*** SUPPLIED PASSAGE Section Begins ***

Never push the Big Red Button (New York City subway failure)

Tom Beecher beecher at beecher.cc
Wed Sep 15 18:35:43 UTC 2021


>
> If the generators are "emergency power", and you need to switch back to
> "utility power", obviously the way to do this must be the big red button,
> clearly marked as "EMERGENCY POWER OFF", no?!
>

The owner of my previous company did the same thing to us many years ago
because there was a small smudge on the placard between POWER and OFF that
he interpreted as a dash.

He was never happy with the custom sign I hung after that, REVENUE
REDUCTION SWITCH. But he never tried to be helpful after that, so
mission accomplished.

On Fri, Sep 10, 2021 at 4:35 PM Warren Kumari <warren at kumari.net> wrote:

>
>
> On Fri, Sep 10, 2021 at 4:21 PM Baldur Norddahl <baldur.norddahl at gmail.com>
> wrote:
>
>> A nearby datacenter once lost power delayed because someone hit the
>> switch to transfer from city power to generator power and then failed to
>> notice. The power went out the day after when there was no fuel left.
>>
>
> :-)
>
> A story, told to me by a friend...
>
> The utility let them know that they were going to be doing some
> maintenance work in the area. No impact expected, but out of an abundance
> of caution, they transfer over to generators. After the utility lets them
> know that the maintenance work is all finished, they want to switch back.
> If the generators are "emergency power", and you need to switch back to
> "utility power", obviously the way to do this must be the big red button,
> clearly marked as "EMERGENCY POWER OFF", no?!
>
> I suspect it is apocryphal, but it's still entertaining,
> W
>
>
>
>>
>> On Fri, Sep 10, 2021 at 9:24 PM Matthew Huff <mhuff at ox.com> wrote:
>>
>>> Since we are telling power horror stories…
>>>
>>>
>>>
>>>
>>>
>>> How about the call from the night operator that arrived at 10:00pm
>>> asking “Is there any reason there is no power in the data center?”

*** SUPPLIED PASSAGE Section Ends ***
*** GIVEN INFORMATION Section Begins ***

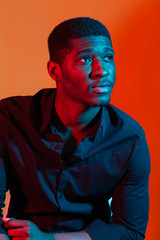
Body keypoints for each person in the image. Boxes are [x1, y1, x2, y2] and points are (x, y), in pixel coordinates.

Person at [0, 17, 150, 240]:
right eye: (86, 59)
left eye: (108, 58)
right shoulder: (9, 118)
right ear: (54, 71)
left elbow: (130, 230)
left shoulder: (130, 139)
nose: (102, 71)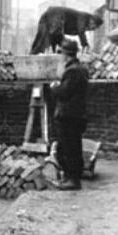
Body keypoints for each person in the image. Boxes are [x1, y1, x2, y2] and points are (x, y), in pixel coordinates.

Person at [50, 39, 90, 190]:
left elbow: (64, 92)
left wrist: (54, 87)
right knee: (74, 147)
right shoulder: (81, 68)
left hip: (68, 115)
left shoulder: (72, 70)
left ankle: (72, 180)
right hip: (77, 114)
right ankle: (73, 177)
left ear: (66, 55)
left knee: (68, 148)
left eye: (61, 53)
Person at [30, 6, 103, 54]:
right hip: (56, 16)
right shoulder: (83, 17)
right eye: (94, 27)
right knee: (49, 37)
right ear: (92, 21)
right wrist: (85, 45)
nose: (92, 29)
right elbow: (81, 32)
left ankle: (34, 53)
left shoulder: (84, 19)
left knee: (44, 36)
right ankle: (36, 53)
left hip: (52, 15)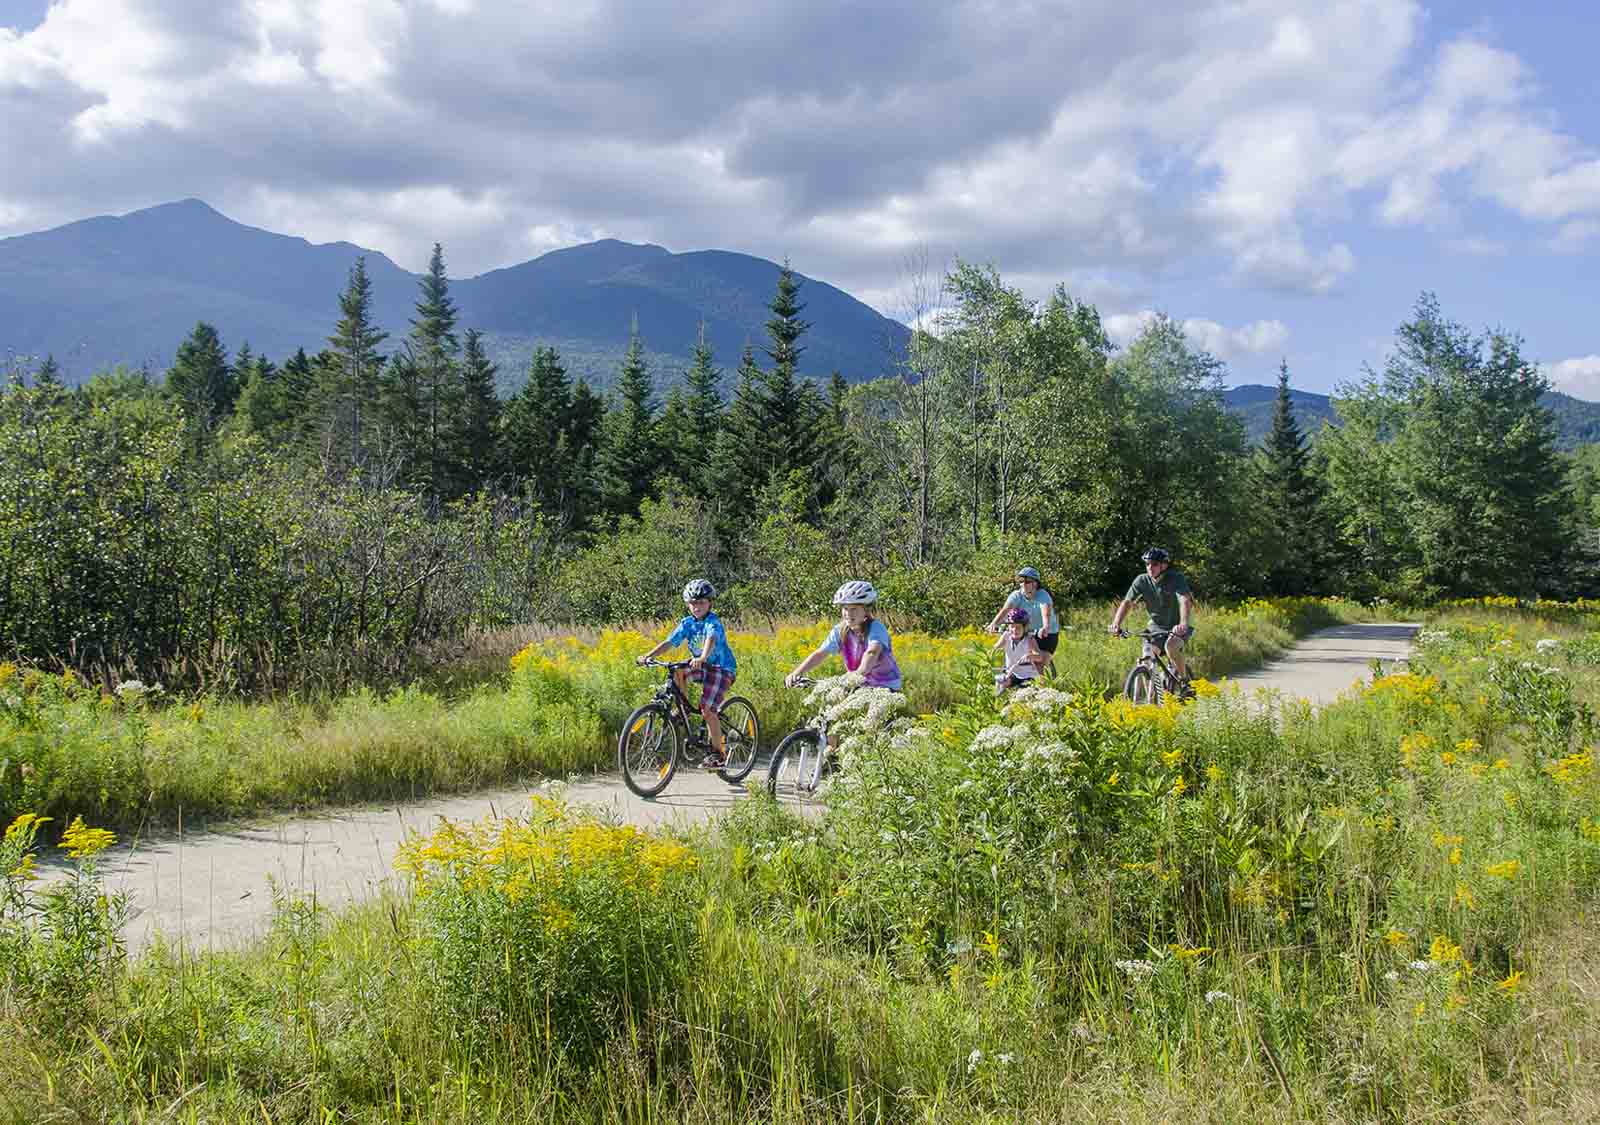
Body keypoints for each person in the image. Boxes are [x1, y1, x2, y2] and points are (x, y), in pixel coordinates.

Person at [637, 578, 737, 768]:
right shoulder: (687, 623)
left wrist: (703, 657)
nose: (697, 606)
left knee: (708, 710)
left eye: (701, 602)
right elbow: (669, 642)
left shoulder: (713, 622)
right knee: (677, 671)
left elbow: (711, 639)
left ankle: (719, 755)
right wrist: (647, 656)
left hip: (721, 669)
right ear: (687, 604)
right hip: (701, 667)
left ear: (709, 603)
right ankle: (682, 709)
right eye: (693, 603)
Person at [785, 580, 903, 692]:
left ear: (866, 610)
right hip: (856, 684)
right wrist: (797, 673)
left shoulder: (876, 627)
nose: (848, 613)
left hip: (885, 685)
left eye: (854, 609)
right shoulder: (840, 630)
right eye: (845, 608)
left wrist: (857, 674)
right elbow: (820, 653)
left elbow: (872, 652)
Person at [1107, 547, 1196, 686]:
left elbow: (1184, 600)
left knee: (1171, 647)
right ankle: (1153, 694)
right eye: (1147, 564)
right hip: (1155, 627)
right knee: (1147, 657)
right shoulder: (1142, 580)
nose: (1150, 567)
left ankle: (1184, 681)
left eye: (1154, 564)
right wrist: (1116, 623)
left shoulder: (1176, 578)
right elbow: (1127, 602)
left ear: (1164, 565)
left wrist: (1183, 623)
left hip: (1178, 626)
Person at [987, 566, 1060, 675]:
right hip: (1027, 633)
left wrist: (1045, 627)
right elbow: (1006, 610)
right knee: (1016, 657)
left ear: (1035, 583)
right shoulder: (1017, 595)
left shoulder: (1042, 595)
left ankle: (1042, 687)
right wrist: (994, 623)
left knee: (1039, 662)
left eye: (1027, 581)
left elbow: (1046, 612)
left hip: (1046, 635)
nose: (1023, 584)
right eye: (1021, 581)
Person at [993, 606, 1045, 694]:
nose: (1014, 630)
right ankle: (996, 704)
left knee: (1025, 694)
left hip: (1027, 675)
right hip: (1011, 672)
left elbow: (1040, 657)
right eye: (1012, 626)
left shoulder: (1029, 639)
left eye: (1018, 627)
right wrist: (995, 649)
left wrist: (1031, 656)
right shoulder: (1006, 636)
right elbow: (994, 649)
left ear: (1025, 628)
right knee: (1000, 683)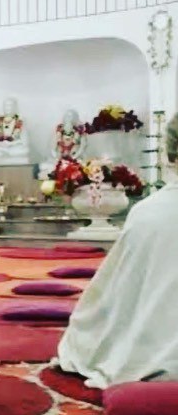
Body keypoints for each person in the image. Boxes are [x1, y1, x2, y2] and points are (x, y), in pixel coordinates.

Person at [57, 115, 178, 388]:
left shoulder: (147, 212)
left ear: (170, 155)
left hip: (146, 352)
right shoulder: (146, 212)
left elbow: (115, 295)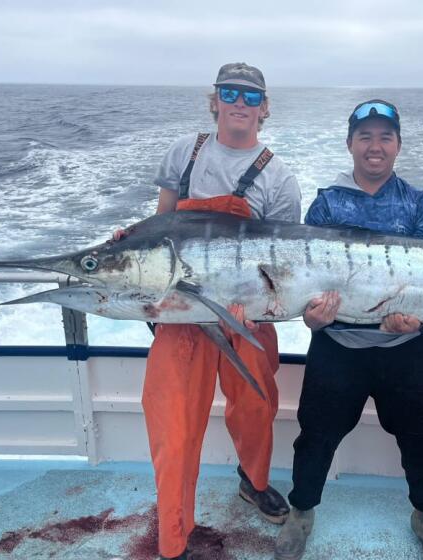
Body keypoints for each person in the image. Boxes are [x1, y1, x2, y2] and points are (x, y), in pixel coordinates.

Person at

*** GIVEN INFORMATION Section Ends ***

# WORK INSTRUCTION 1
List every person the mailing-list thread names as the author of a message, together with the email address shown for that person.
# WORK INSTRUCTION 2
Write out the mailing-list thread from "Tom Beecher beecher" up to and including "interpreted as a dash.".

# TASK RESULT 1
Tom Beecher: beecher at beecher.cc
Warren Kumari: warren at kumari.net
Baldur Norddahl: baldur.norddahl at gmail.com
Matthew Huff: mhuff at ox.com

# TASK RESULT 2
Tom Beecher beecher at beecher.cc
Wed Sep 15 18:35:43 UTC 2021


>
> If the generators are "emergency power", and you need to switch back to
> "utility power", obviously the way to do this must be the big red button,
> clearly marked as "EMERGENCY POWER OFF", no?!
>

The owner of my previous company did the same thing to us many years ago
because there was a small smudge on the placard between POWER and OFF that
he interpreted as a dash.